The result, though, is a mesmerizing study of what we now call toxic co-dependency, and, once seen, it's impossible to think how Sada Abe's story could ever be realistically told without the intensity of the film's sex scenes (the film's original title was said to translate as Bullfight of Love, which would have given fair warning). Inevitably, the film was immediately banned in Japan, but a book containing the film's script and a dozen stills — in an echo of the case made in Italy about Bernardo Bertolucci's Last Tango in Paris — was tried for obscenity. Ōshima requested that the high court explain their definition of obscenity, but no reply was forthcoming, and the charges were dropped.
What's more surprising is the difference between real life and history. After leaving prison, Sada Abe parlayed her notoriety [called 'Sada mania'] into a kind of cabaret act, descending from a spiral staircase and glaring at men who playfully yelled, 'Hide the knives!' behind her back.
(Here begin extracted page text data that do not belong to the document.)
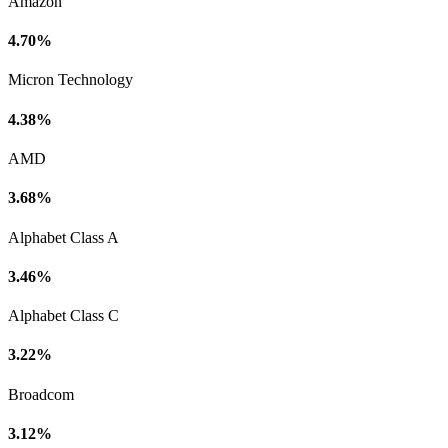
Amazon
4.70%
Micron Technology
4.38%
AMD
3.68%
Alphabet Class A
3.46%
Alphabet Class C
3.22%
Broadcom
3.12%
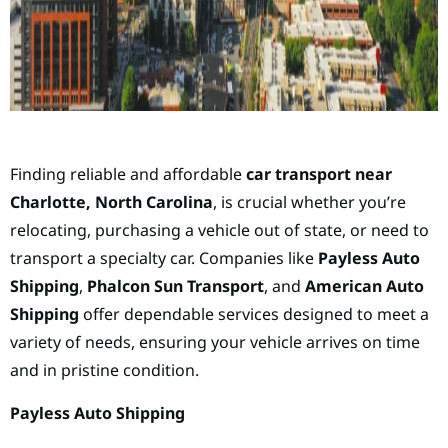
Finding reliable and affordable
car transport near
Charlotte, North Carolina
, is crucial whether you’re
relocating, purchasing a vehicle out of state, or need to
transport a specialty car. Companies like
Payless Auto
Shipping
,
Phalcon Sun Transport
, and
American Auto
Shipping
offer dependable services designed to meet a
variety of needs, ensuring your vehicle arrives on time
and in pristine condition.
Payless Auto Shipping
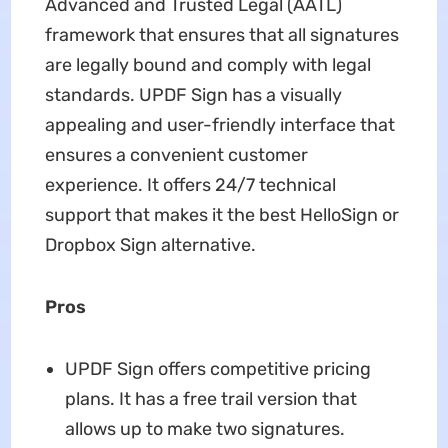
Advanced and Trusted Legal (AATL)
framework that ensures that all signatures
are legally bound and comply with legal
standards. UPDF Sign has a visually
appealing and user-friendly interface that
ensures a convenient customer
experience. It offers 24/7 technical
support that makes it the best HelloSign or
Dropbox Sign alternative.
Pros
UPDF Sign offers competitive pricing
plans. It has a free trail version that
allows up to make two signatures.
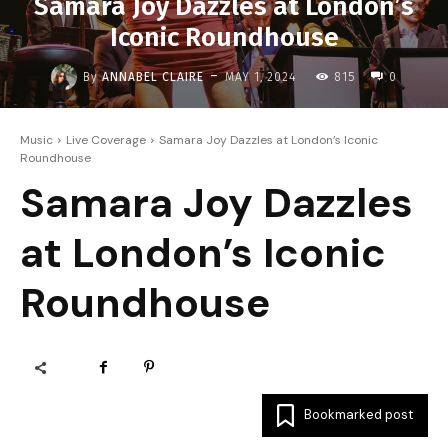
Samara Joy Dazzles at London’s
Iconic Roundhouse
-
By
ANNABEL CLAIRE
MAY 1, 2024
815
0
Music
Live Coverage
Samara Joy Dazzles at London’s Iconic
Roundhouse
Samara Joy Dazzles
at London’s Iconic
Roundhouse
Bookmarked post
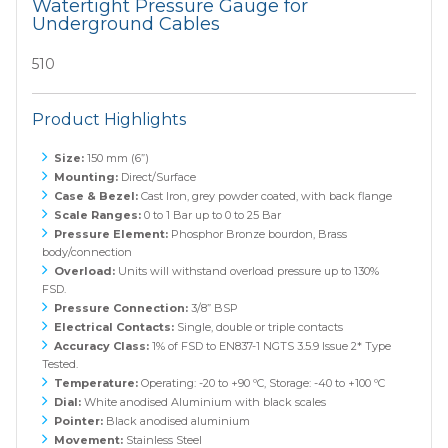
Watertight Pressure Gauge for
Underground Cables
510
Product Highlights
Size:
150 mm (6”)
Mounting:
Direct/Surface
Case & Bezel:
Cast Iron, grey powder coated, with back flange
Scale Ranges:
0 to 1 Bar up to 0 to 25 Bar
Pressure Element:
Phosphor Bronze bourdon, Brass
body/connection
Overload:
Units will withstand overload pressure up to 130%
FSD.
Pressure Connection:
3/8” BSP
Electrical Contacts:
Single, double or triple contacts
Accuracy Class:
1% of FSD to EN837-1 NGTS 3.5.9 Issue 2* Type
Tested.
Temperature:
Operating: -20 to +90 ºC, Storage: -40 to +100 ºC
Dial:
White anodised Aluminium with black scales
Pointer:
Black anodised aluminium
Movement:
Stainless Steel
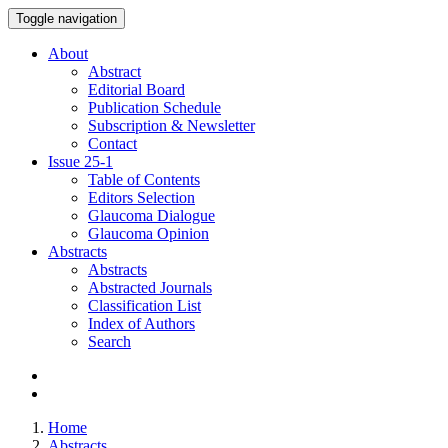
Toggle navigation
About
Abstract
Editorial Board
Publication Schedule
Subscription & Newsletter
Contact
Issue
25-1
Table of Contents
Editors Selection
Glaucoma Dialogue
Glaucoma Opinion
Abstracts
Abstracts
Abstracted Journals
Classification List
Index of Authors
Search
Home
Abstracts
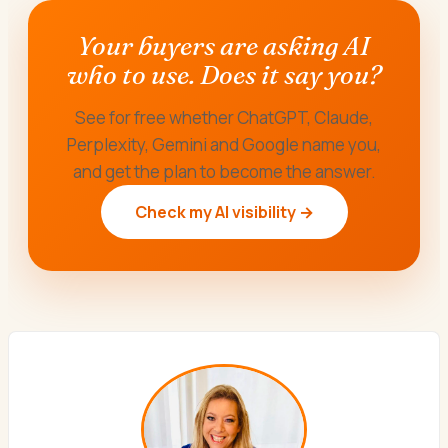
Your buyers are asking AI
who to use. Does it say you?
See for free whether ChatGPT, Claude,
Perplexity, Gemini and Google name you,
and get the plan to become the answer.
Check my AI visibility →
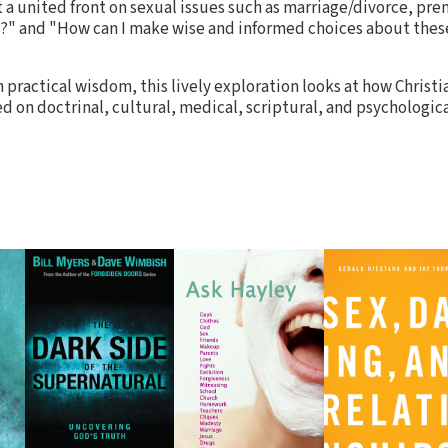
 a united front on sexual issues such as marriage/divorce, prem
?" and "How can I make wise and informed choices about thes
h practical wisdom, this lively exploration looks at how Christi
on doctrinal, cultural, medical, scriptural, and psychologic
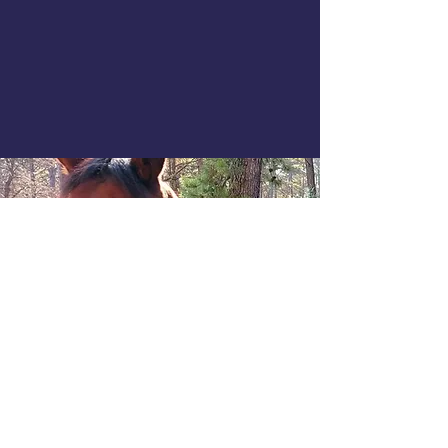
COOKIES & GDPR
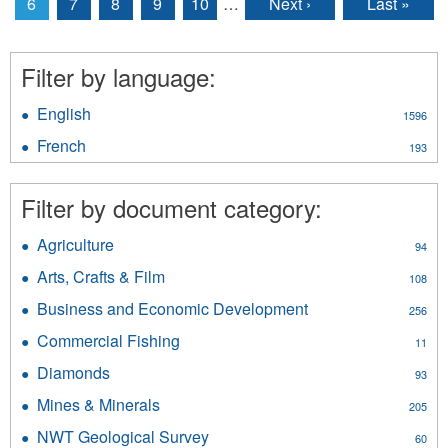
6
7
8
9
10
…
Next ›
Last »
Filter by language:
English
Apply
1596
English
French
Apply
193
filter
French
filter
Filter by document category:
Agriculture
Apply
94
Agriculture
Arts, Crafts & Film
Apply
108
filter
Arts,
Business and Economic Development
Apply
256
Crafts
Business
&
Commercial Fishing
Apply
11
and
Film
Commercial
Economic
Diamonds
Apply
filter
93
Fishing
Development
Diamonds
filter
Mines & Minerals
Apply
filter
205
filter
Mines
NWT Geological Survey
Apply
60
&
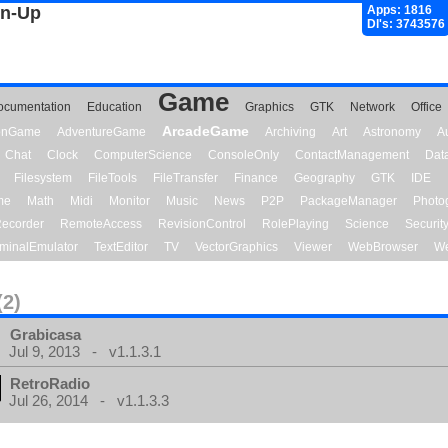
gn-Up
Apps: 1816
Dl's: 3743576
Game
ocumentation
Education
Graphics
GTK
Network
Office
ArcadeGame
ionGame
AdventureGame
Archiving
Art
Astronomy
A
Chat
Clock
ComputerScience
ConsoleOnly
ContactManagement
Dat
Filesystem
FileTools
FileTransfer
Finance
Geography
GTK
IDE
me
Math
Midi
Monitor
Music
News
P2P
PackageManager
Photo
ecorder
RemoteAccess
RevisionControl
RolePlaying
Science
Securit
minalEmulator
TextEditor
TV
VectorGraphics
Viewer
WebBrowser
We
(2)
Grabicasa
Jul 9, 2013 - v1.1.3.1
RetroRadio
Jul 26, 2014 - v1.1.3.3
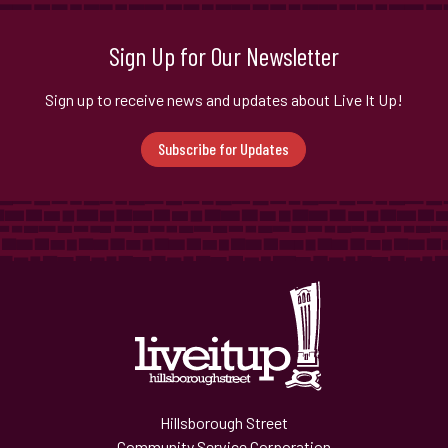
Sign Up for Our Newsletter
Sign up to receive news and updates about Live It Up!
Subscribe for Updates
Hillsborough Street
Community Service Corporation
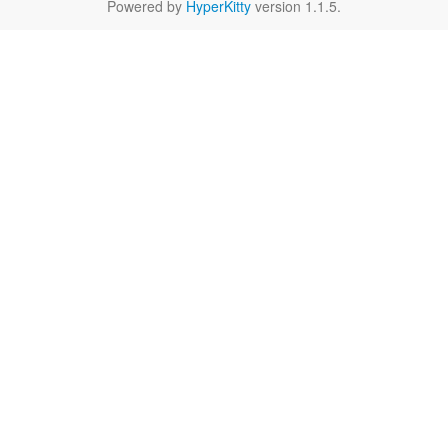
Powered by
HyperKitty
version 1.1.5.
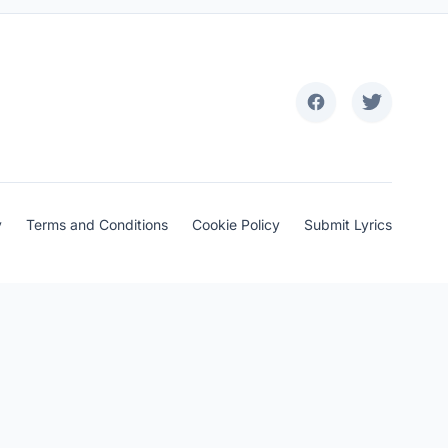
y
Terms and Conditions
Cookie Policy
Submit Lyrics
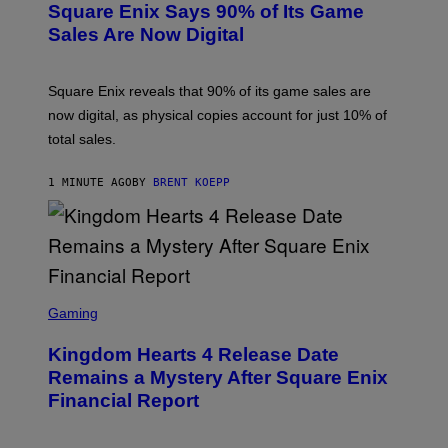
Square Enix Says 90% of Its Game
E
N
Sales Are Now Digital
S
H
O
T
Square Enix reveals that 90% of its game sales are
:
now digital, as physical copies account for just 10% of
S
Q
total sales.
U
A
R
1 MINUTE AGO
BY
BRENT KOEPP
E
E
N
I
X
S
C
Gaming
R
E
Kingdom Hearts 4 Release Date
E
N
Remains a Mystery After Square Enix
S
Financial Report
H
O
T
:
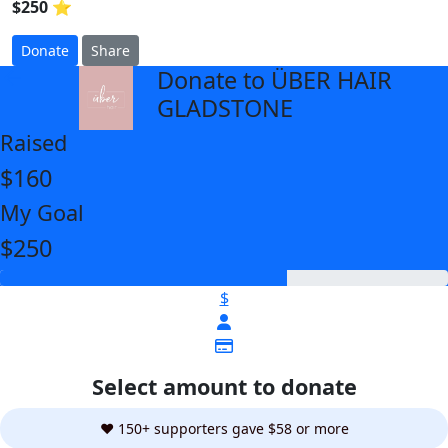
$250 ⭐
Donate
Share
Donate to ÜBER HAIR
arrow_back
GLADSTONE
Raised
$160
My Goal
$250
$
Select amount to donate
❤️ 150+ supporters gave $58 or more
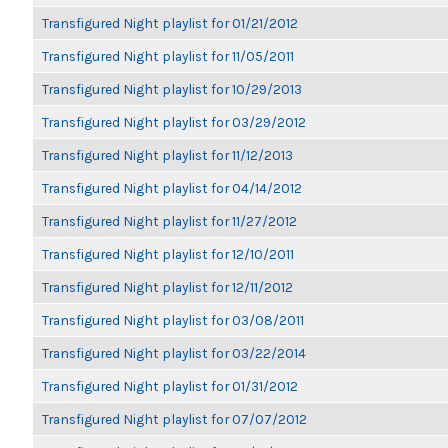
Transfigured Night playlist for 01/21/2012
Transfigured Night playlist for 11/05/2011
Transfigured Night playlist for 10/29/2013
Transfigured Night playlist for 03/29/2012
Transfigured Night playlist for 11/12/2013
Transfigured Night playlist for 04/14/2012
Transfigured Night playlist for 11/27/2012
Transfigured Night playlist for 12/10/2011
Transfigured Night playlist for 12/11/2012
Transfigured Night playlist for 03/08/2011
Transfigured Night playlist for 03/22/2014
Transfigured Night playlist for 01/31/2012
Transfigured Night playlist for 07/07/2012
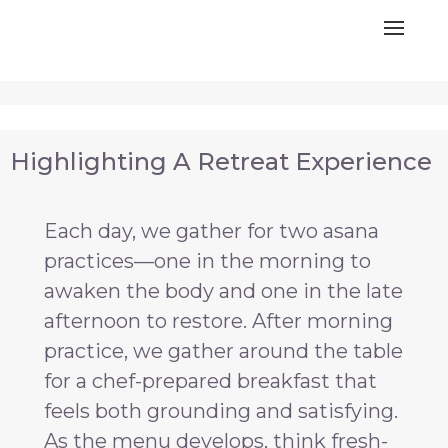
Highlighting A Retreat Experience
Each day, we gather for two asana
practices—one in the morning to
awaken the body and one in the late
afternoon to restore. After morning
practice, we gather around the table
for a chef-prepared breakfast that
feels both grounding and satisfying.
As the menu develops, think fresh-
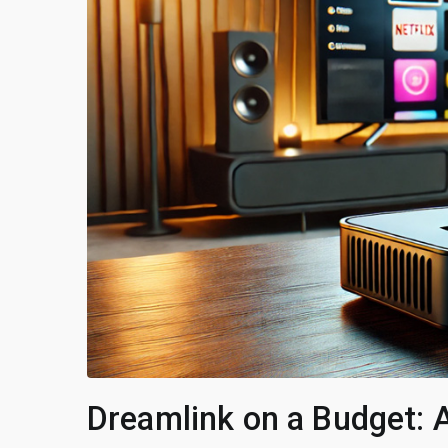
Dreamlink on a Budget: 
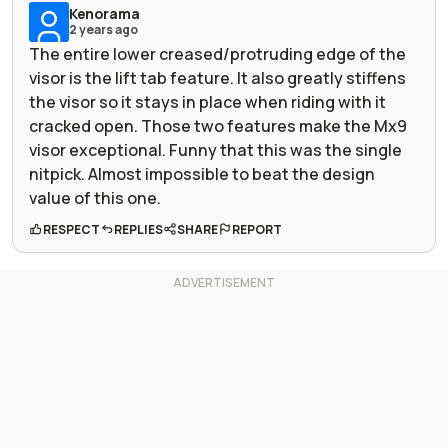
Kenorama
2 years ago
The entire lower creased/protruding edge of the
visor is the lift tab feature. It also greatly stiffens
the visor so it stays in place when riding with it
cracked open. Those two features make the Mx9
visor exceptional. Funny that this was the single
nitpick. Almost impossible to beat the design
value of this one.
RESPECT
REPLIES
SHARE
REPORT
Despite her infamy, nothing is known about her after 1970, and even rumors that Ōshima tracked her down to a Kansai nunnery are unconfirmed.
Time was not so kind, however, to the woman who played her; while Fuji went on to make many more films, returning to Cannes twice and winning Best Actor at the 2023 San Sebastian Film Festival for his performance in Kei Chika-ura's dementia drama Great Absence, his equally daring screen partner, also a professional, only made six more films before retiring from the screen in 1982, after receiving only offers for actual porn films and nude dancing.
As a headline for a piece by writer Erika X Eisen put it, 'Matsuda Eiko's career illustrates the erasure that occurs when women's creative work is falsely reduced to autobiography.'
The actress, however, bore no malice, moving to Europe until her death from a brain tumor in 2011, aged 58. 'Many women who've done less have had it worse,' she said.